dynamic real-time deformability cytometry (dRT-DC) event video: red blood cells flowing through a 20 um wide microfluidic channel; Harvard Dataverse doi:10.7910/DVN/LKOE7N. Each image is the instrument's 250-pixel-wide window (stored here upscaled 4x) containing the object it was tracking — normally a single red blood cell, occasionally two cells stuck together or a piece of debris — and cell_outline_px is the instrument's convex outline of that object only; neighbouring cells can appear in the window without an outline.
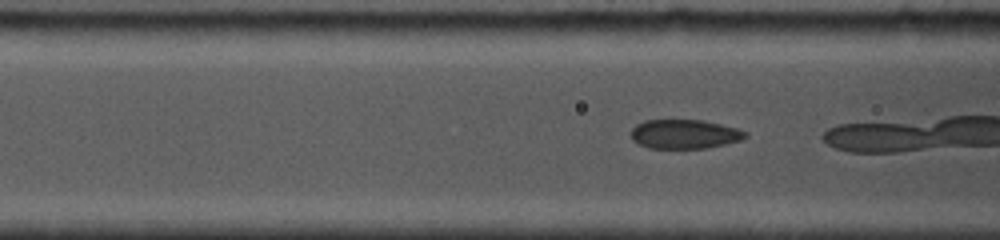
{"species": "common noctule bat (a hibernating species)", "species_latin": "Nyctalus noctula", "temperature_condition": "cold", "stored_images_in_passage": 43, "camera_frame_rate_fps": 5000, "um_per_image_px": 0.085, "animal": {"sex": "female", "body_mass_g": 19.0, "forearm_length_mm": 53.3}, "frame": {"image": 1, "passage_image": 5, "time_ms": 0.8, "image_size_px": [1000, 240], "cell_outline_px": [[748, 136], [740, 140], [724, 144], [704, 148], [648, 148], [632, 140], [632, 128], [636, 124], [644, 120], [704, 120], [736, 128], [748, 132]], "centroid_in_image_um": [58.18, 11.39], "position_along_channel_um": 108.4, "area_um2": 19.36}}
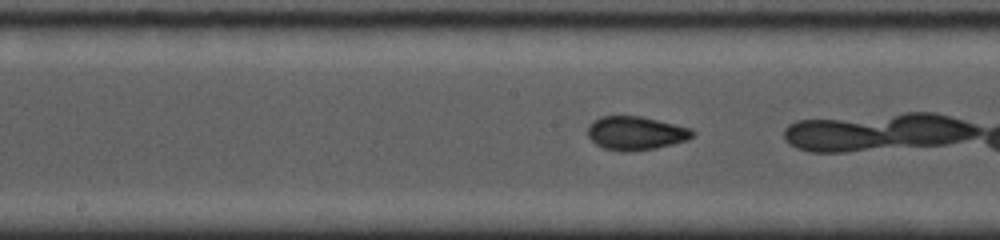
{"frame": {"image": 2, "passage_image": 16, "time_ms": 3.0, "image_size_px": [1000, 240], "cell_outline_px": [[696, 136], [688, 140], [656, 148], [628, 152], [624, 152], [604, 148], [596, 144], [588, 136], [588, 124], [592, 120], [600, 116], [640, 116], [692, 128], [696, 132]], "centroid_in_image_um": [54.06, 11.31], "position_along_channel_um": 194.1, "area_um2": 20.75}}
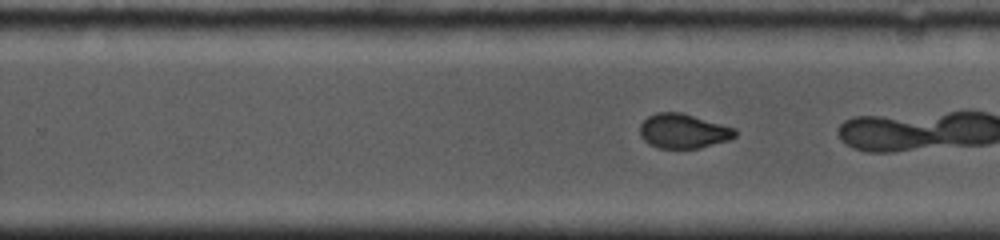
{"frame": {"image": 3, "passage_image": 26, "time_ms": 5.0, "image_size_px": [1000, 240], "cell_outline_px": [[736, 136], [728, 140], [700, 148], [660, 148], [648, 144], [640, 136], [640, 124], [648, 116], [656, 112], [680, 112], [736, 128]], "centroid_in_image_um": [58.06, 11.14], "position_along_channel_um": 271.7, "area_um2": 19.13}}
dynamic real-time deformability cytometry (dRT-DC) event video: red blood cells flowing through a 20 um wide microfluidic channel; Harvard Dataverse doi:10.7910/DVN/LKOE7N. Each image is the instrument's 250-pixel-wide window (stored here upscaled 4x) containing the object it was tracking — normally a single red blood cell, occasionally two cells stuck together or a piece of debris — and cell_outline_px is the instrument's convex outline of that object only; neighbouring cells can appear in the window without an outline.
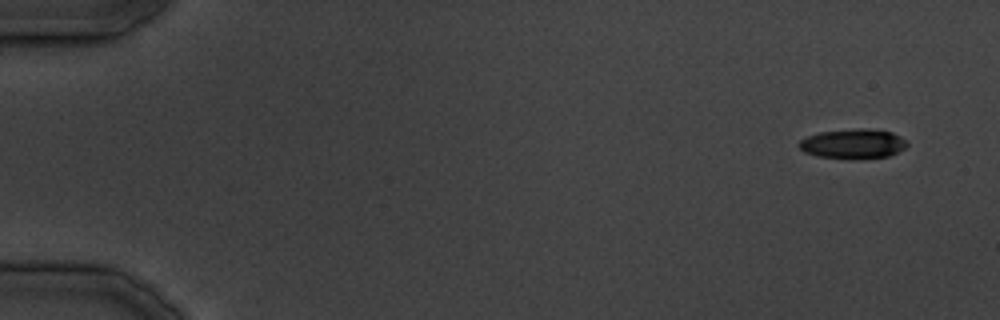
{"species": "common noctule bat (a hibernating species)", "species_latin": "Nyctalus noctula", "temperature_condition": "cold", "stored_images_in_passage": 11, "camera_frame_rate_fps": 3000, "um_per_image_px": 0.085, "animal": {"sex": "male", "body_mass_g": 19.5, "forearm_length_mm": 54.6}, "frame": {"image": 1, "passage_image": 1, "time_ms": 0.0, "image_size_px": [1000, 320], "cell_outline_px": [[908, 144], [904, 148], [888, 156], [860, 160], [852, 160], [816, 156], [804, 152], [796, 144], [800, 140], [808, 136], [820, 132], [856, 128], [864, 128], [892, 132], [900, 136]], "centroid_in_image_um": [72.48, 12.24], "position_along_channel_um": 12.5, "area_um2": 18.96}}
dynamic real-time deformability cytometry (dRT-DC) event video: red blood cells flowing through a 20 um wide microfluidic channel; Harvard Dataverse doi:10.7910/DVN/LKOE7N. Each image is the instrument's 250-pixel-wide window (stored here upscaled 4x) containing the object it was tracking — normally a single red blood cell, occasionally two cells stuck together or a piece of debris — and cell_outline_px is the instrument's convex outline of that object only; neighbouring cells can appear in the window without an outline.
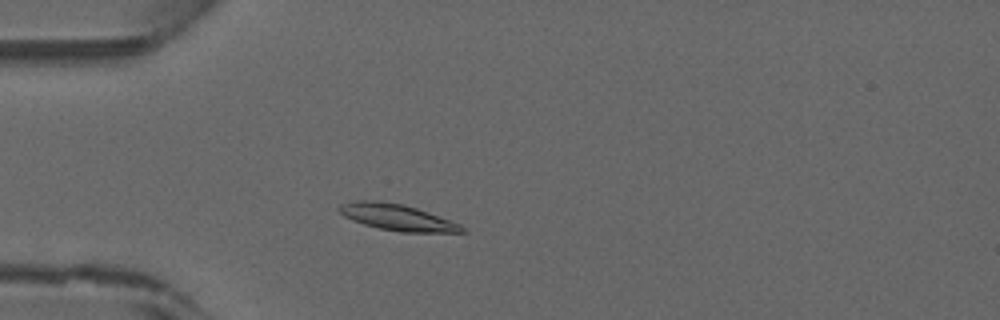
{"species": "common noctule bat (a hibernating species)", "species_latin": "Nyctalus noctula", "temperature_condition": "warm", "stored_images_in_passage": 42, "camera_frame_rate_fps": 3000, "um_per_image_px": 0.085, "animal": {"sex": "male", "forearm_length_mm": 52.5}, "frame": {"image": 1, "passage_image": 8, "time_ms": 2.333, "image_size_px": [1000, 320], "cell_outline_px": [[468, 232], [400, 232], [380, 228], [364, 224], [352, 220], [344, 216], [336, 208], [340, 204], [356, 200], [376, 200], [404, 204], [428, 212], [460, 224]], "centroid_in_image_um": [33.73, 18.46], "position_along_channel_um": 51.3, "area_um2": 18.73}}
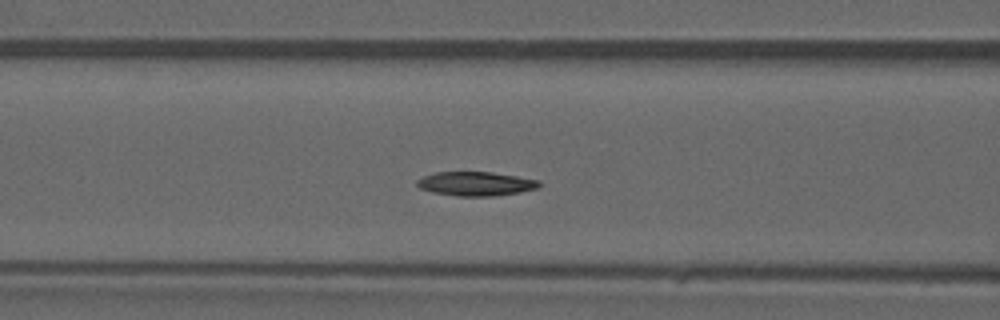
{"frame": {"image": 2, "passage_image": 14, "time_ms": 4.333, "image_size_px": [1000, 320], "cell_outline_px": [[540, 184], [536, 188], [520, 192], [492, 196], [456, 196], [432, 192], [420, 188], [416, 184], [416, 180], [424, 176], [436, 172], [492, 172], [540, 180]], "centroid_in_image_um": [40.42, 15.62], "position_along_channel_um": 126.2, "area_um2": 17.05}}
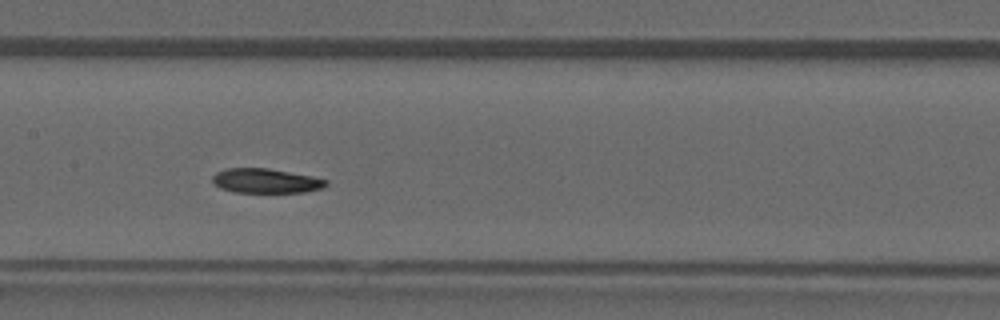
{"frame": {"image": 3, "passage_image": 18, "time_ms": 5.667, "image_size_px": [1000, 320], "cell_outline_px": [[328, 184], [324, 188], [304, 192], [232, 192], [220, 188], [212, 184], [212, 176], [216, 172], [224, 168], [268, 168], [312, 176], [328, 180]], "centroid_in_image_um": [22.57, 15.37], "position_along_channel_um": 184.8, "area_um2": 16.42}}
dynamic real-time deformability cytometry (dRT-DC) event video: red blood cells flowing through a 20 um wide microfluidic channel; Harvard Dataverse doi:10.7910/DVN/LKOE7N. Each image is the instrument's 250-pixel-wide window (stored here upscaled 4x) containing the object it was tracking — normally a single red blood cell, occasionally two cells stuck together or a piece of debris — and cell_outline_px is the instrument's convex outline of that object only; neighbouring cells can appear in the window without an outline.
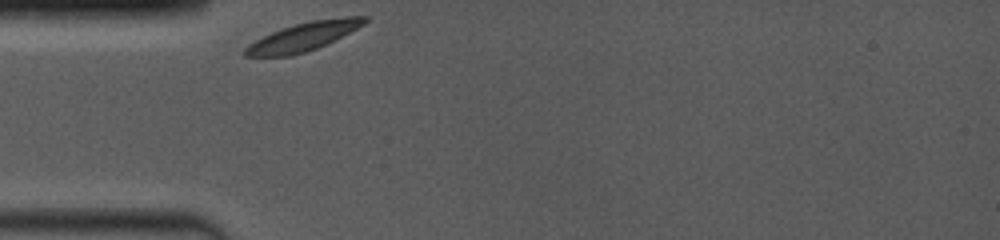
{"species": "common noctule bat (a hibernating species)", "species_latin": "Nyctalus noctula", "temperature_condition": "room temperature", "stored_images_in_passage": 13, "camera_frame_rate_fps": 4000, "um_per_image_px": 0.085, "animal": {"sex": "female", "body_mass_g": 19.0, "forearm_length_mm": 53.3}, "frame": {"image": 1, "passage_image": 1, "time_ms": 0.0, "image_size_px": [1000, 240], "cell_outline_px": [[368, 20], [364, 24], [316, 48], [292, 56], [244, 56], [244, 48], [248, 44], [272, 32], [292, 24], [312, 20], [344, 16], [368, 16]], "centroid_in_image_um": [25.76, 3.1], "position_along_channel_um": 59.2, "area_um2": 19.48}}
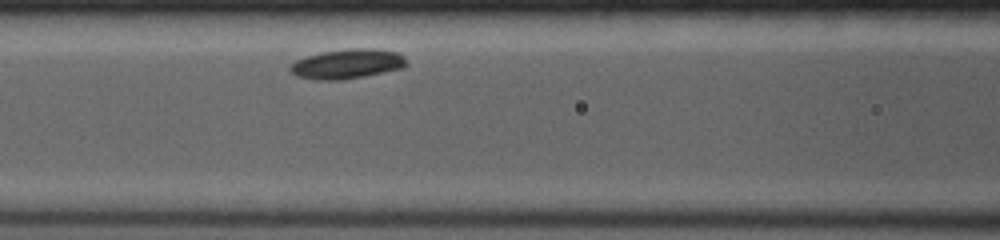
{"frame": {"image": 2, "passage_image": 7, "time_ms": 2.25, "image_size_px": [1000, 240], "cell_outline_px": [[408, 64], [404, 68], [364, 76], [340, 80], [312, 80], [296, 76], [288, 68], [296, 60], [320, 52], [348, 48], [372, 48], [400, 52], [404, 56]], "centroid_in_image_um": [29.54, 5.43], "position_along_channel_um": 137.1, "area_um2": 20.35}}
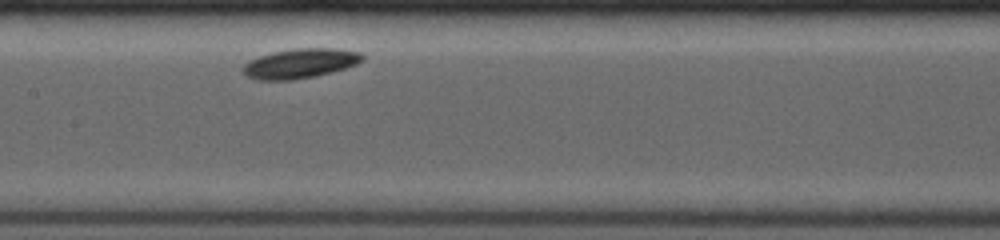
{"frame": {"image": 3, "passage_image": 12, "time_ms": 3.5, "image_size_px": [1000, 240], "cell_outline_px": [[364, 60], [356, 64], [332, 72], [292, 80], [260, 80], [248, 76], [240, 68], [244, 64], [260, 56], [272, 52], [296, 48], [336, 48], [360, 52], [364, 56]], "centroid_in_image_um": [25.53, 5.38], "position_along_channel_um": 181.9, "area_um2": 20.46}}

- [What you should do]:
Copy the listing word for word, excluding its pictures.

- [Answer for the task]:
dynamic real-time deformability cytometry (dRT-DC) event video: red blood cells flowing through a 20 um wide microfluidic channel; Harvard Dataverse doi:10.7910/DVN/LKOE7N. Each image is the instrument's 250-pixel-wide window (stored here upscaled 4x) containing the object it was tracking — normally a single red blood cell, occasionally two cells stuck together or a piece of debris — and cell_outline_px is the instrument's convex outline of that object only; neighbouring cells can appear in the window without an outline.
{"species": "common noctule bat (a hibernating species)", "species_latin": "Nyctalus noctula", "temperature_condition": "cold", "stored_images_in_passage": 43, "camera_frame_rate_fps": 5000, "um_per_image_px": 0.085, "animal": {"sex": "female", "body_mass_g": 19.0, "forearm_length_mm": 53.3}, "frame": {"image": 1, "passage_image": 5, "time_ms": 0.8, "image_size_px": [1000, 240], "cell_outline_px": [[748, 136], [740, 140], [724, 144], [704, 148], [648, 148], [632, 140], [632, 128], [636, 124], [644, 120], [704, 120], [736, 128], [748, 132]], "centroid_in_image_um": [58.18, 11.39], "position_along_channel_um": 108.4, "area_um2": 19.36}}
{"frame": {"image": 2, "passage_image": 16, "time_ms": 3.0, "image_size_px": [1000, 240], "cell_outline_px": [[696, 136], [688, 140], [656, 148], [628, 152], [624, 152], [604, 148], [596, 144], [588, 136], [588, 124], [592, 120], [600, 116], [640, 116], [692, 128], [696, 132]], "centroid_in_image_um": [54.06, 11.31], "position_along_channel_um": 194.1, "area_um2": 20.75}}
{"frame": {"image": 3, "passage_image": 26, "time_ms": 5.0, "image_size_px": [1000, 240], "cell_outline_px": [[736, 136], [728, 140], [700, 148], [660, 148], [648, 144], [640, 136], [640, 124], [648, 116], [656, 112], [680, 112], [736, 128]], "centroid_in_image_um": [58.06, 11.14], "position_along_channel_um": 271.7, "area_um2": 19.13}}
dynamic real-time deformability cytometry (dRT-DC) event video: red blood cells flowing through a 20 um wide microfluidic channel; Harvard Dataverse doi:10.7910/DVN/LKOE7N. Each image is the instrument's 250-pixel-wide window (stored here upscaled 4x) containing the object it was tracking — normally a single red blood cell, occasionally two cells stuck together or a piece of debris — and cell_outline_px is the instrument's convex outline of that object only; neighbouring cells can appear in the window without an outline.
{"species": "common noctule bat (a hibernating species)", "species_latin": "Nyctalus noctula", "temperature_condition": "cold", "stored_images_in_passage": 11, "camera_frame_rate_fps": 3000, "um_per_image_px": 0.085, "animal": {"sex": "male", "body_mass_g": 19.5, "forearm_length_mm": 54.6}, "frame": {"image": 1, "passage_image": 1, "time_ms": 0.0, "image_size_px": [1000, 320], "cell_outline_px": [[908, 144], [904, 148], [888, 156], [860, 160], [852, 160], [816, 156], [804, 152], [796, 144], [800, 140], [808, 136], [820, 132], [856, 128], [864, 128], [892, 132], [900, 136]], "centroid_in_image_um": [72.48, 12.24], "position_along_channel_um": 12.5, "area_um2": 18.96}}
dynamic real-time deformability cytometry (dRT-DC) event video: red blood cells flowing through a 20 um wide microfluidic channel; Harvard Dataverse doi:10.7910/DVN/LKOE7N. Each image is the instrument's 250-pixel-wide window (stored here upscaled 4x) containing the object it was tracking — normally a single red blood cell, occasionally two cells stuck together or a piece of debris — and cell_outline_px is the instrument's convex outline of that object only; neighbouring cells can appear in the window without an outline.
{"species": "common noctule bat (a hibernating species)", "species_latin": "Nyctalus noctula", "temperature_condition": "warm", "stored_images_in_passage": 42, "camera_frame_rate_fps": 3000, "um_per_image_px": 0.085, "animal": {"sex": "male", "forearm_length_mm": 52.5}, "frame": {"image": 1, "passage_image": 8, "time_ms": 2.333, "image_size_px": [1000, 320], "cell_outline_px": [[468, 232], [400, 232], [380, 228], [364, 224], [352, 220], [344, 216], [336, 208], [340, 204], [356, 200], [376, 200], [404, 204], [428, 212], [460, 224]], "centroid_in_image_um": [33.73, 18.46], "position_along_channel_um": 51.3, "area_um2": 18.73}}
{"frame": {"image": 2, "passage_image": 14, "time_ms": 4.333, "image_size_px": [1000, 320], "cell_outline_px": [[540, 184], [536, 188], [520, 192], [492, 196], [456, 196], [432, 192], [420, 188], [416, 184], [416, 180], [424, 176], [436, 172], [492, 172], [540, 180]], "centroid_in_image_um": [40.42, 15.62], "position_along_channel_um": 126.2, "area_um2": 17.05}}
{"frame": {"image": 3, "passage_image": 18, "time_ms": 5.667, "image_size_px": [1000, 320], "cell_outline_px": [[328, 184], [324, 188], [304, 192], [232, 192], [220, 188], [212, 184], [212, 176], [216, 172], [224, 168], [268, 168], [312, 176], [328, 180]], "centroid_in_image_um": [22.57, 15.37], "position_along_channel_um": 184.8, "area_um2": 16.42}}
dynamic real-time deformability cytometry (dRT-DC) event video: red blood cells flowing through a 20 um wide microfluidic channel; Harvard Dataverse doi:10.7910/DVN/LKOE7N. Each image is the instrument's 250-pixel-wide window (stored here upscaled 4x) containing the object it was tracking — normally a single red blood cell, occasionally two cells stuck together or a piece of debris — and cell_outline_px is the instrument's convex outline of that object only; neighbouring cells can appear in the window without an outline.
{"species": "common noctule bat (a hibernating species)", "species_latin": "Nyctalus noctula", "temperature_condition": "room temperature", "stored_images_in_passage": 13, "camera_frame_rate_fps": 4000, "um_per_image_px": 0.085, "animal": {"sex": "female", "body_mass_g": 19.0, "forearm_length_mm": 53.3}, "frame": {"image": 1, "passage_image": 1, "time_ms": 0.0, "image_size_px": [1000, 240], "cell_outline_px": [[368, 20], [364, 24], [316, 48], [292, 56], [244, 56], [244, 48], [248, 44], [272, 32], [292, 24], [312, 20], [344, 16], [368, 16]], "centroid_in_image_um": [25.76, 3.1], "position_along_channel_um": 59.2, "area_um2": 19.48}}
{"frame": {"image": 2, "passage_image": 7, "time_ms": 2.25, "image_size_px": [1000, 240], "cell_outline_px": [[408, 64], [404, 68], [364, 76], [340, 80], [312, 80], [296, 76], [288, 68], [296, 60], [320, 52], [348, 48], [372, 48], [400, 52], [404, 56]], "centroid_in_image_um": [29.54, 5.43], "position_along_channel_um": 137.1, "area_um2": 20.35}}
{"frame": {"image": 3, "passage_image": 12, "time_ms": 3.5, "image_size_px": [1000, 240], "cell_outline_px": [[364, 60], [356, 64], [332, 72], [292, 80], [260, 80], [248, 76], [240, 68], [244, 64], [260, 56], [272, 52], [296, 48], [336, 48], [360, 52], [364, 56]], "centroid_in_image_um": [25.53, 5.38], "position_along_channel_um": 181.9, "area_um2": 20.46}}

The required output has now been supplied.